= Ahsanabad =

Neighbourhood in Karachi

Ahsanabad Co-operative Housing Society (ACHS; احسن اباد) is a residential neighbourhood in northern Karachi, Sindh, Pakistan. Located within Gadap Town, Ahsanabad is spread over 500 acres south of Maymar Avenue and between northwest of I.B. Soomro Avenue and Shaheed Khalid Bin Waleed Road.

There are several ethnic groups in Ahsanabad Co-operative Housing Society (ACHS) including Muhajirs, Sindhis, Punjabis, Kashmiris, Seraikis, Pakhtuns, Balochis, Memons, Bohras, Ismailis, etc. Over 99% of the population is Muslim.

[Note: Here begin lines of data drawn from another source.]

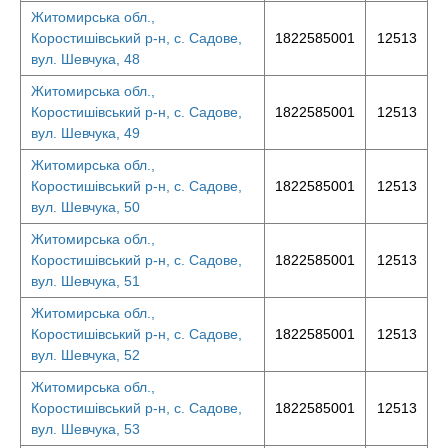
Житомирська обл.,
Коростишівський р-н, с. Садове,
1822585001
12513
вул. Шевчука, 48
Житомирська обл.,
Коростишівський р-н, с. Садове,
1822585001
12513
вул. Шевчука, 49
Житомирська обл.,
Коростишівський р-н, с. Садове,
1822585001
12513
вул. Шевчука, 50
Житомирська обл.,
Коростишівський р-н, с. Садове,
1822585001
12513
вул. Шевчука, 51
Житомирська обл.,
Коростишівський р-н, с. Садове,
1822585001
12513
вул. Шевчука, 52
Житомирська обл.,
Коростишівський р-н, с. Садове,
1822585001
12513
вул. Шевчука, 53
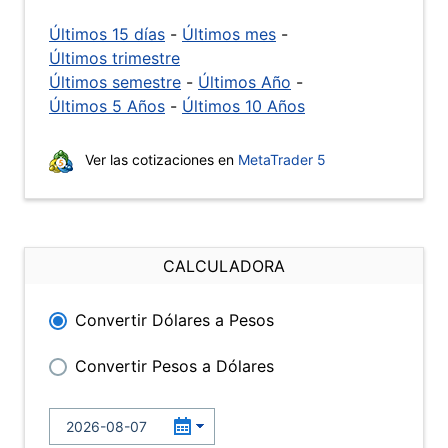
Últimos 15 días
-
Últimos mes
-
Últimos trimestre
Últimos semestre
-
Últimos Año
-
Últimos 5 Años
-
Últimos 10 Años
Ver las cotizaciones en
MetaTrader 5
CALCULADORA
Convertir Dólares a Pesos
Convertir Pesos a Dólares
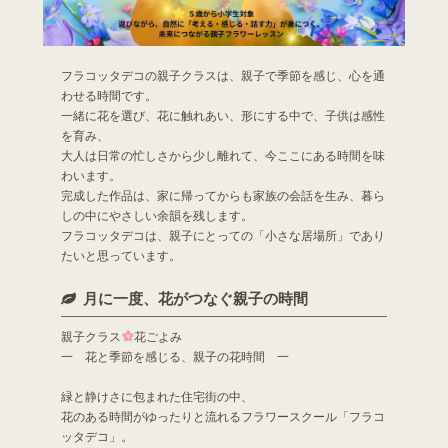
フラコッタデコの親子クラスは、親子で季節を感じ、心を通
わせる時間です。
一緒に花を選び、花に触れあい、形にする中で、子供は感性
を育み、
大人は日常の忙しさから少し離れて、今ここにある時間を味
わいます。
完成した作品は、家に帰ってからも家族の会話を生み、暮ら
しの中にやさしい余韻を残します。
フラコッタデコは、親子にとっての「小さな居場所」であり
たいと思っています。
月に一度、花がつなぐ親子の時間
親子クラス
花ごよみ
一 花と季節を感じる、親子の花時間 一
緑と静けさに包まれた住宅街の中、
花のある時間がゆったりと流れるフラワースクール「フラコ
ッタデコ」。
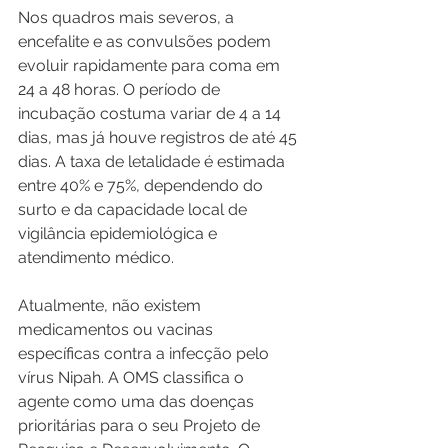
Nos quadros mais severos, a 
encefalite e as convulsões podem 
evoluir rapidamente para coma em 
24 a 48 horas. O período de 
incubação costuma variar de 4 a 14 
dias, mas já houve registros de até 45 
dias. A taxa de letalidade é estimada 
entre 40% e 75%, dependendo do 
surto e da capacidade local de 
vigilância epidemiológica e 
atendimento médico.
Atualmente, não existem 
medicamentos ou vacinas 
específicas contra a infecção pelo 
vírus Nipah. A OMS classifica o 
agente como uma das doenças 
prioritárias para o seu Projeto de 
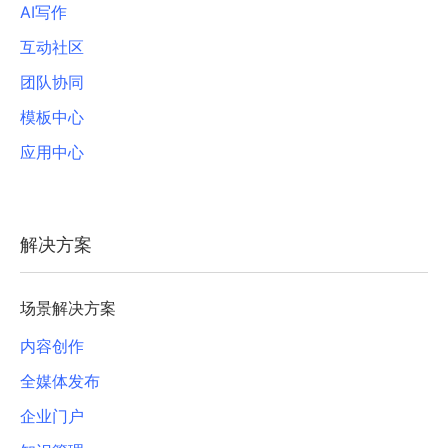
AI写作
互动社区
团队协同
模板中心
应用中心
解决方案
场景解决方案
内容创作
全媒体发布
企业门户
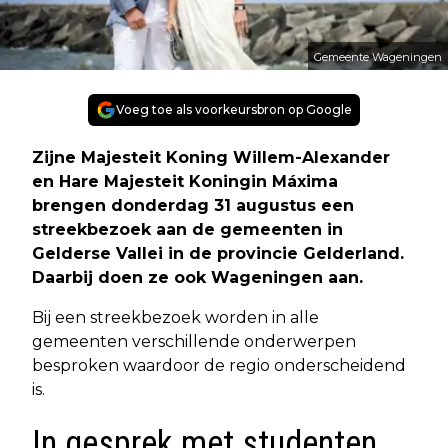
Gemeente Wageningen
Voeg toe als voorkeursbron op Google
Zijne Majesteit Koning Willem-Alexander
en Hare Majesteit Koningin Máxima
brengen donderdag 31 augustus een
streekbezoek aan de gemeenten in
Gelderse Vallei in de provincie Gelderland.
Daarbij doen ze ook Wageningen aan.
Bij een streekbezoek worden in alle
gemeenten verschillende onderwerpen
besproken waardoor de regio onderscheidend
is.
In gesprek met studenten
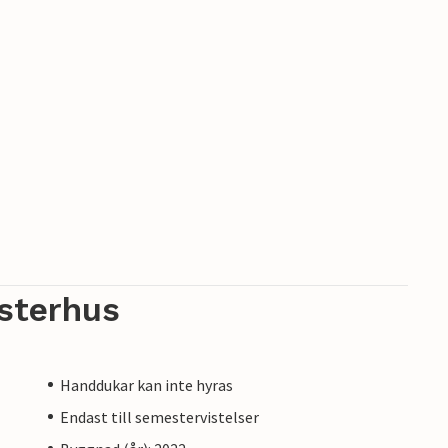
sterhus
Handdukar kan inte hyras
Endast till semestervistelser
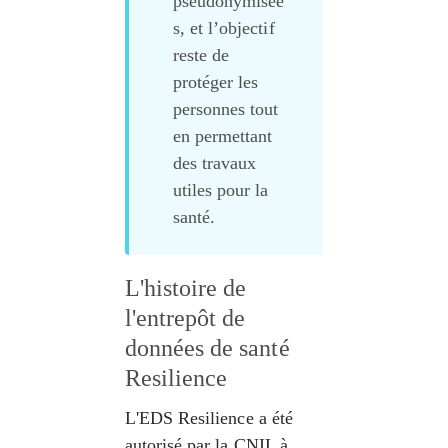
pseudonymisée
s, et l’objectif 
reste de 
protéger les 
personnes tout 
en permettant 
des travaux 
utiles pour la 
santé.
L'histoire de 
l'entrepôt de 
données de santé 
Resilience
L'EDS Resilience a été 
autorisé par la CNIL à 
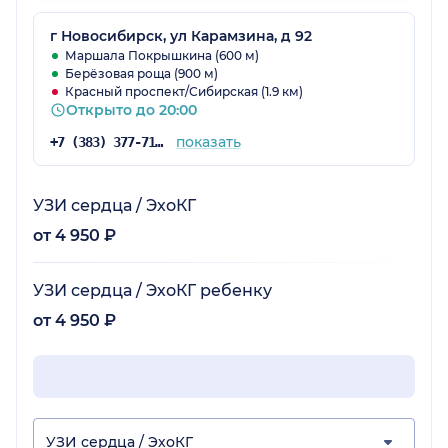
г Новосибирск, ул Карамзина, д 92
Маршала Покрышкина (600 м)
Берёзовая роща (900 м)
Красный проспект/Сибирская (1.9 км)
Открыто до 20:00
показать
+7 (383) 377-71-34
УЗИ сердца / ЭхоКГ
от 4 950 ₽
УЗИ сердца / ЭхоКГ ребенку
от 4 950 ₽
УЗИ сердца / ЭхоКГ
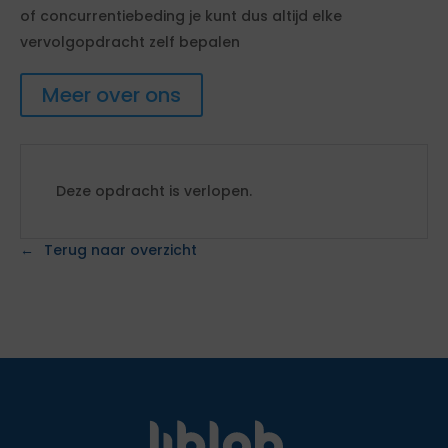
of concurrentiebeding je kunt dus altijd elke
vervolgopdracht zelf bepalen
Meer over ons
Deze opdracht is verlopen.
Terug naar overzicht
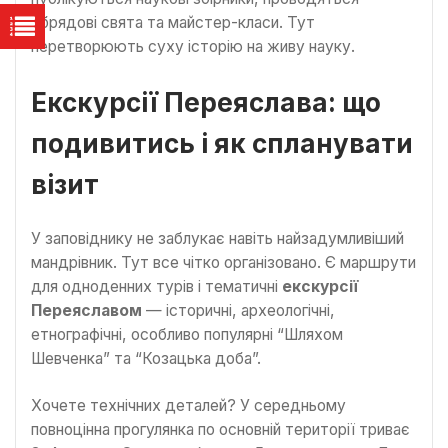
обрядові свята та майстер-класи. Тут
перетворюють суху історію на живу науку.
Екскурсії Переяслава: що
подивитись і як спланувати
візит
У заповіднику не заблукає навіть найзадумливіший
мандрівник. Тут все чітко організовано. Є маршрути
для одноденних турів і тематичні
екскурсії
Переяславом
— історичні, археологічні,
етнографічні, особливо популярні “Шляхом
Шевченка” та “Козацька доба”.
Хочете технічних деталей? У середньому
повноцінна прогулянка по основній території триває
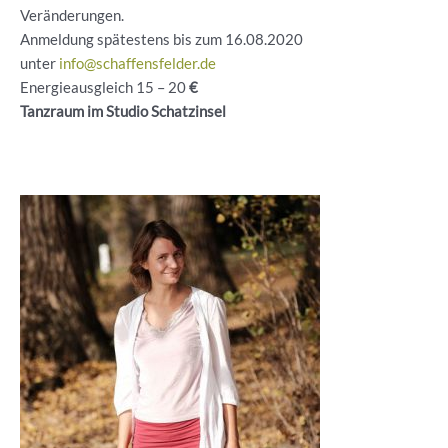
Veränderungen.
Anmeldung spätestens bis zum 16.08.2020
unter
info@schaffensfelder.de
Energieausgleich 15
–
20
€
Tanzraum im Studio Schatzinsel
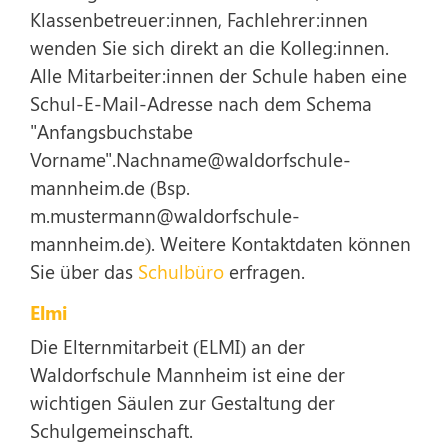
Klassenbetreuer:innen, Fachlehrer:innen
wenden Sie sich direkt an die Kolleg:innen.
Alle Mitarbeiter:innen der Schule haben eine
Schul-E-Mail-Adresse nach dem Schema
"Anfangsbuchstabe
Vorname".Nachname@waldorfschule-
mannheim.de (Bsp.
m.mustermann@waldorfschule-
mannheim.de). Weitere Kontaktdaten können
Sie über das
Schulbüro
erfragen.
Elmi
Die Elternmitarbeit (ELMI) an der
Waldorfschule Mannheim ist eine der
wichtigen Säulen zur Gestaltung der
Schulgemeinschaft.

The overall population of Gadap Town is estimated to be nearly one million. The area has paved roads and access to water, gas and electricity. Plots start from 200 sqyd up to 4000 sqyd. Ahsanabad is also home to Jamia Tur Rasheed, a large mosque affiliated with the Deobandi school of thought.

In the 2010s, Ahsanabad saw increasing land grabbing of amenity plots, parks, and open spaces, primarily driven by organised land mafias. Court-ordered anti-encroachment operations have resulted in violent confrontations.